··· Provided entries

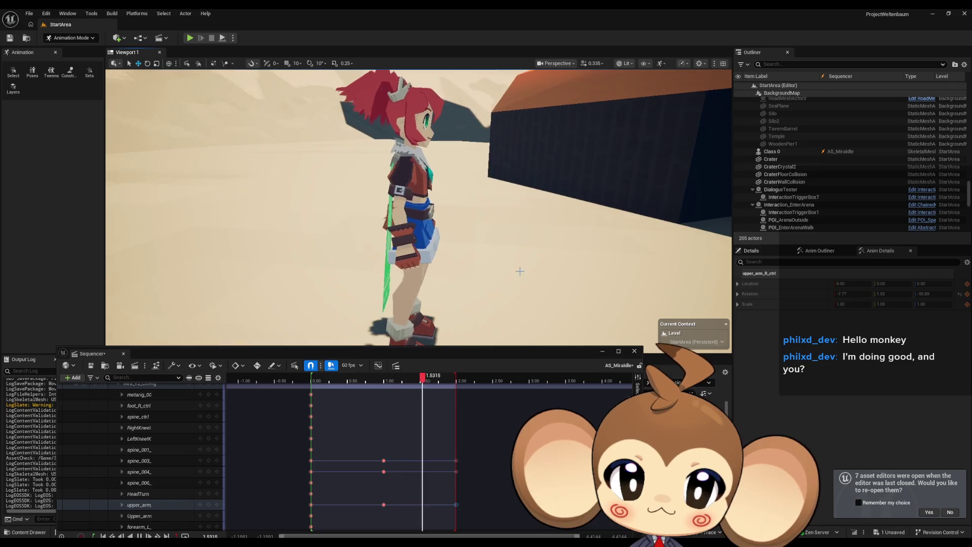
mouse_move(517, 273)
left_mouse_down()
mouse_move(433, 273)
mouse_move(516, 271)
left_mouse_up()
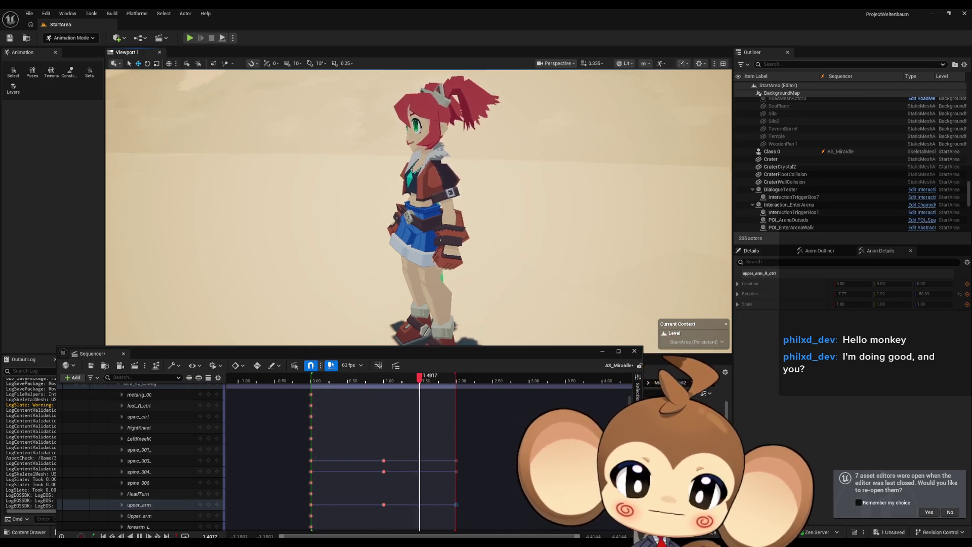
scroll(482, 261, "up", 3)
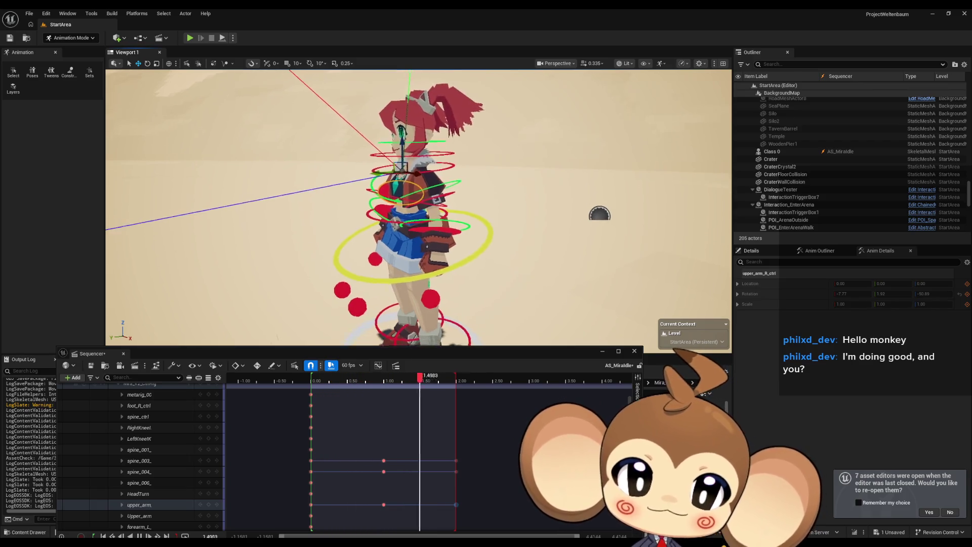
Rotate the left forearm to 25.11 and key it at 1.00
scroll(442, 206, "up", 3)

······

* _Required work_:
Each record is to be restated word for word; no picture goes in.

* _Exercise output_:
mouse_move(517, 273)
left_mouse_down()
mouse_move(433, 273)
mouse_move(516, 271)
left_mouse_up()
scroll(482, 261, "up", 3)
Rotate the left forearm to 25.11 and key it at 1.00
scroll(442, 206, "up", 3)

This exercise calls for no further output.